Neointimal thickening after balloon denudation is enhanced by aldosterone and inhibited by spironolactone, and aldosterone antagonist

Abstract

The aim was to examine the effects of aldosterone and of an aldosterone antagonist, spironolactone, on neointimal thickening in a rabbit model of balloon injury. Eighteen rabbits underwent aortic and iliac balloon injury and were randomised to subcutaneous infusion of aldosterone (70 micrograms.kg-1.d-1) or vehicle solution for 28 d. Eighteen other rabbits were randomised to receive daily subcutaneous injections of spironolactone (50 mg.kg-1.d-1) or of vehicle for 7 d before injury and for 28 d after the procedure. All animals were then killed just after measurement of plasma renin activity and of arterial pressure.

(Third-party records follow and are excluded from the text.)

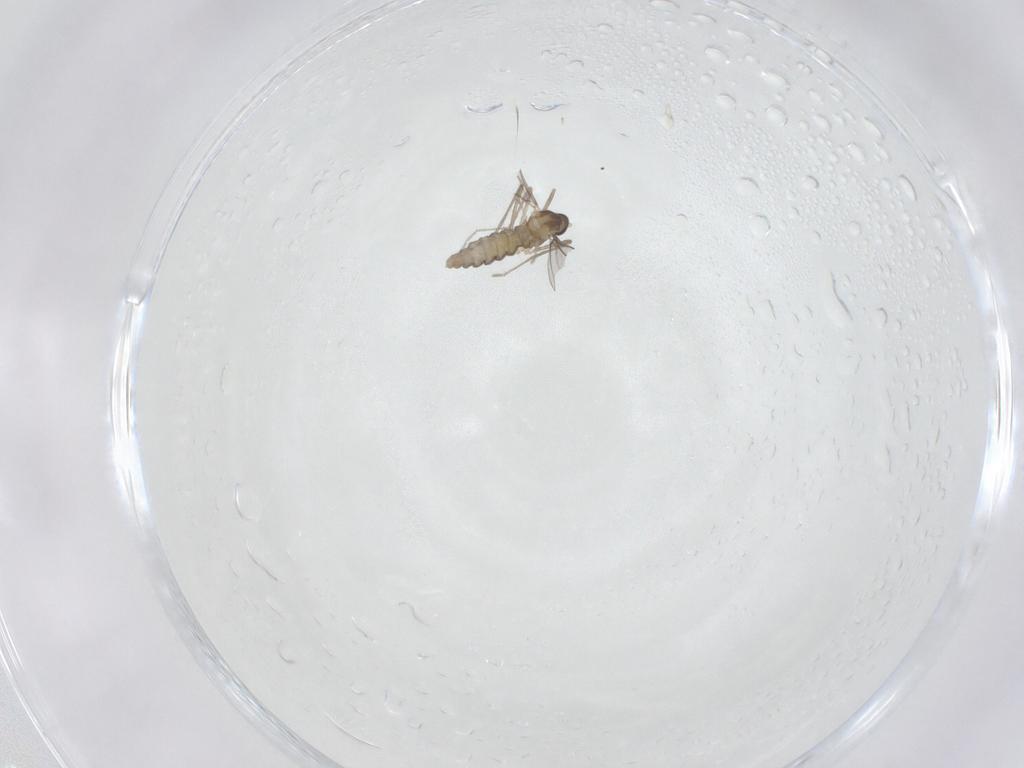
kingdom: Animalia
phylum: Arthropoda
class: Insecta
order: Diptera
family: Cecidomyiidae
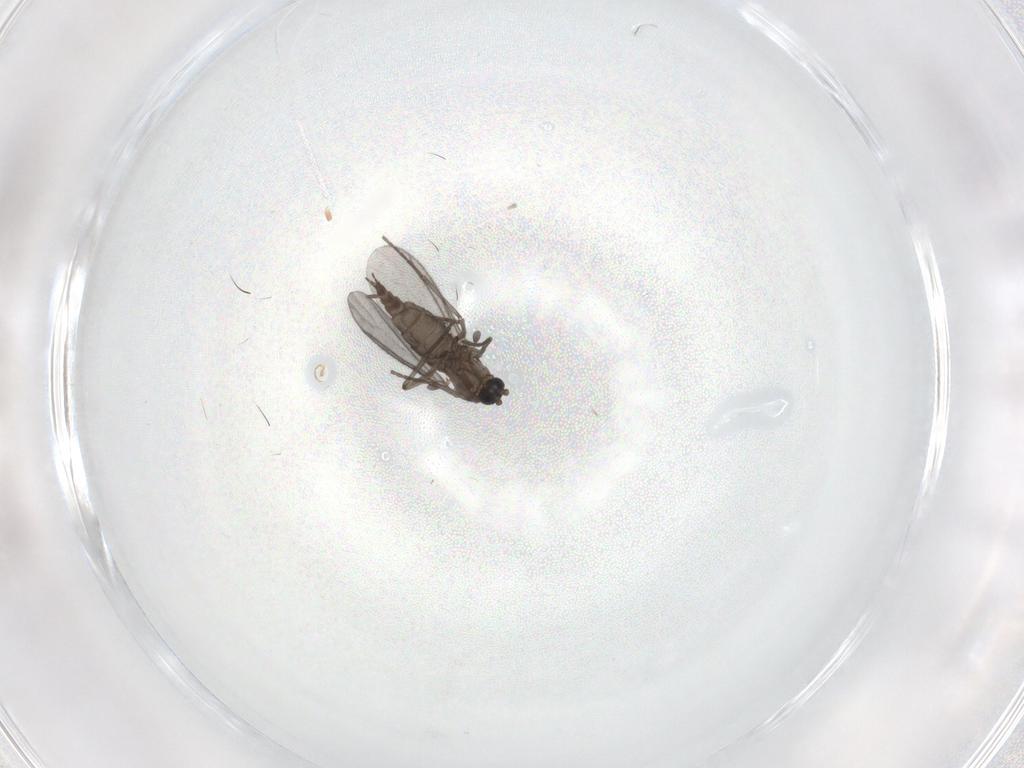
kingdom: Animalia
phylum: Arthropoda
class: Insecta
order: Diptera
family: Sciaridae
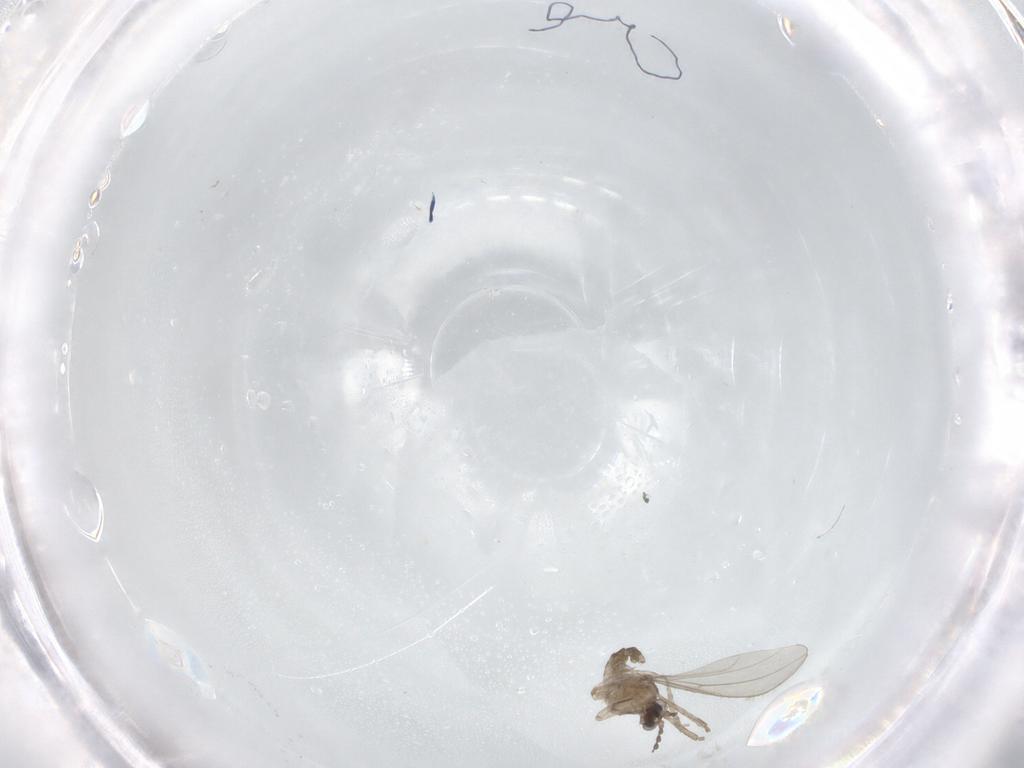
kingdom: Animalia
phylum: Arthropoda
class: Insecta
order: Diptera
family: Cecidomyiidae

Vessels were fixed and five cross sections were analysed per rabbit (three aortic; two from iliac artery). Mean values of neointimal area and of the neointimal area/medial area ratio were calculated. Aldosterone treatment was associated with a decrease in renin activity and a non-significant increase in mean arterial pressure. Aldosterone significantly augmented the neointimal thickening in the iliac artery [0.42(SEM 0.07) v 0.24(0.03) mm2, P < 0.05] but not in the aorta [0.63(0.08) v 0.59(0.12) mm2, NS]. Spironolactone significantly inhibited intimal thickening, both in the iliac artery [0.09(0.02) v 0.29(0.01) mm2, P < 0.001] and in the aorta [0.31(0.03) v 0.59(0.06) mm2, P < 0.001]. Spironolactone administration was associated with an increase in renin activity and a decrease in mean arterial blood pressure. Aldosterone administration enhances neointimal thickening after injury and spironolactone, an aldosterone antagonist, is a potent inhibitor of neointimal thickening in the same model. This suggests a role for aldosterone in the pathophysiology of neointimal proliferation after balloon injury and for aldosterone antagonists in its prevention.